I first heard about snow snakes when I was a kid. I’d fall, and someone, maybe a parent, maybe a friend would say “watch out for snow snakes!” In my mind, snow snakes were mischievous, rather devious, and something to be avoided.
Snow Snakes Are Good
So, imagine my surprise when I first read the new picture book, Sonder the Snow Snake, by Annie B. Fox, and discovered that snowsnakes want nothing more than to help skiers and riders — not trip us up! Or, as Sonder’s Grandslither (that’s grandmother in snow snake speak) puts it, “It’s great fun for a snow snake to hold on to a child’s boot and help them turn. If you would like, I can teach you how, but to do it well takes lots of practice.”
Practice — and patience — are not Sonder’s strong suit. Earlier in the book, Sonder tries to catch snowflakes, make snow angels and tunnel under the snow. Like most of us, Sonder wants to be able to do this things well — and immediately. When he tries and fails, he gives up wishing that he “could be really good at something.”
Thinking that “practice” doesn’t sound like so much fun, Sonder jumps in full-bore and attaches himself to a little girl. Predictably, she crashes. She’s not hurt, but Sonder is. So off he “slimps” (that’s limping for a snake) to Grandslither. Humbly, he asks for her advice, which she gives him.
Grandslither has a Zen-like outlook, so her first advice is to Sonder is go off into the forest and clear his mind. When he comes back, he’s ready to learn more, and soon, with practice, and patience, he is really good helping skiers and snowboarders turn, preventing falls instead of causing them.
When I opened Sonder the Snow Snake I was struck by the beauty of the illustrations. A combination of watercolors and freehand digital illustration, the colors are luminescent and images are evocative of Japanese art. This nod to Japan is purposeful. Author Fox has fond memories of her father telling her of his travel’s in that country and she is a fan of Asian design. As you read through the book, you notice not only Mt. Fuji in the background, but a likeness of “the Great Wave Off Kanagawa” a famous woodblock print from the 1830s. Other nods to Japan include the character for “snow” found in many of the pictures and the underlying philosophy.

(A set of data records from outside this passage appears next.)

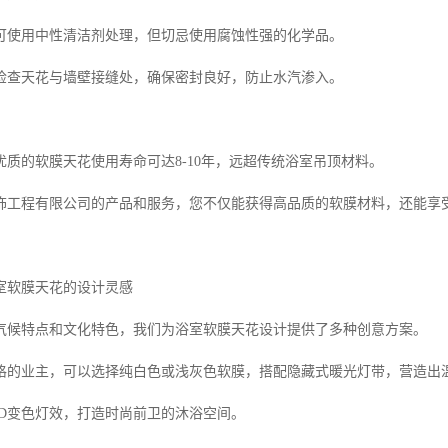
可使用中性清洁剂处理，但切忌使用腐蚀性强的化学品。
检查天花与墙壁接缝处，确保密封良好，防止水汽渗入。
优质的软膜天花使用寿命可达8-10年，远超传统浴室吊顶材料。
饰工程有限公司的产品和服务，您不仅能获得高品质的软膜材料，还能享
室软膜天花的设计灵感
气候特点和文化特色，我们为浴室软膜天花设计提供了多种创意方案。
格的业主，可以选择纯白色或浅灰色软膜，搭配隐藏式暖光灯带，营造出
ED变色灯效，打造时尚前卫的沐浴空间。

I asked author Annie B. Fox about this connection. “Sonder is a little guy trying to be mindful and aware, and trying to develop wisdom and understanding. All of which are Buddhist ideals.” Although Sonder is named after Sondre Norheim, the Norwegian-American father of skiing, Fox felt that the message and tone of the book pointed due East.
Patience Is Good
The first time I read Sonder the Snow Snake, I read it out loud to my family as we were going skiing. I wanted to get their reactions and impressions. Everyone liked the story, but because I was reading it from a PDF on my laptop they couldn’t see the illustrations. They wanted to know was what Sonder looked like. When I showed them the warm and fuzzy rendering of Sonder, they liked the book even more. I think most kids will feel the same way.
Next I asked my family about the philosophy of practice and patience found within the story. I am not a patient person and when I asked my kids what they thought of the two-part message — patience and practice — my younger son looked at me and said “You won’t get it. You’re not patient at all.” And that, in the end, was what I most like about this book. While it’s a lovely, enjoyable picture book for kids, the message is universal. We can all learn something from Sonder.

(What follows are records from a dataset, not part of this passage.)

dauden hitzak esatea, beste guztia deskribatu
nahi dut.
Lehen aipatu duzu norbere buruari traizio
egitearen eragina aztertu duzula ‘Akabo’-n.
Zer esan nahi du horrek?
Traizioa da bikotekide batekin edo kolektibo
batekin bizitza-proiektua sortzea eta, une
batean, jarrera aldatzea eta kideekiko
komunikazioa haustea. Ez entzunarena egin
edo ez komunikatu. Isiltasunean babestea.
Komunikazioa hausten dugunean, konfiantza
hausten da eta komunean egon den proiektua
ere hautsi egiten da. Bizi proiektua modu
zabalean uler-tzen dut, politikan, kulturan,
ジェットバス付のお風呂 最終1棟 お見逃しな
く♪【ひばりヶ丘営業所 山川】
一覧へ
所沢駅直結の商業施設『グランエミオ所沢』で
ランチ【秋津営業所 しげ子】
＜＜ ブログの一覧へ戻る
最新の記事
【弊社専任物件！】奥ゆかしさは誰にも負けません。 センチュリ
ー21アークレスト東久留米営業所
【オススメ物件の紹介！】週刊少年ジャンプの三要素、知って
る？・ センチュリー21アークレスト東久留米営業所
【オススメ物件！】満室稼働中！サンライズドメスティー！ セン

Annie B. Fox has graciously offered to giveaway five copies of Sonder the Snow Snake to five readers of the Brave Ski Mom. To enter, please leave a comment. A random drawing for each of the five books will be held on Tuesday, January 24.
More information on Sonder The Snow Snake can be found at SonderTheSnowSnake.com. Purchase the book direct from this site and Annie will autograph it. Annie is also donating 5% of all proceeds from the sale of Sonder the Snow Snake to SaveTheSnowSnakes.org, a nonprofit dedicated to educating kids about climate change and how they can make a difference.
I reviewed Sonder the Snow Snake at the request of the author. To facilitate the review, I received a PDF file of the book, in lieu of the actual book. As always, all opinions are my own and are exactly what I would share with family and friends.
This giveaway is now closed. Congratulations to Jenny, Megan, Holly, Judy and Mindy!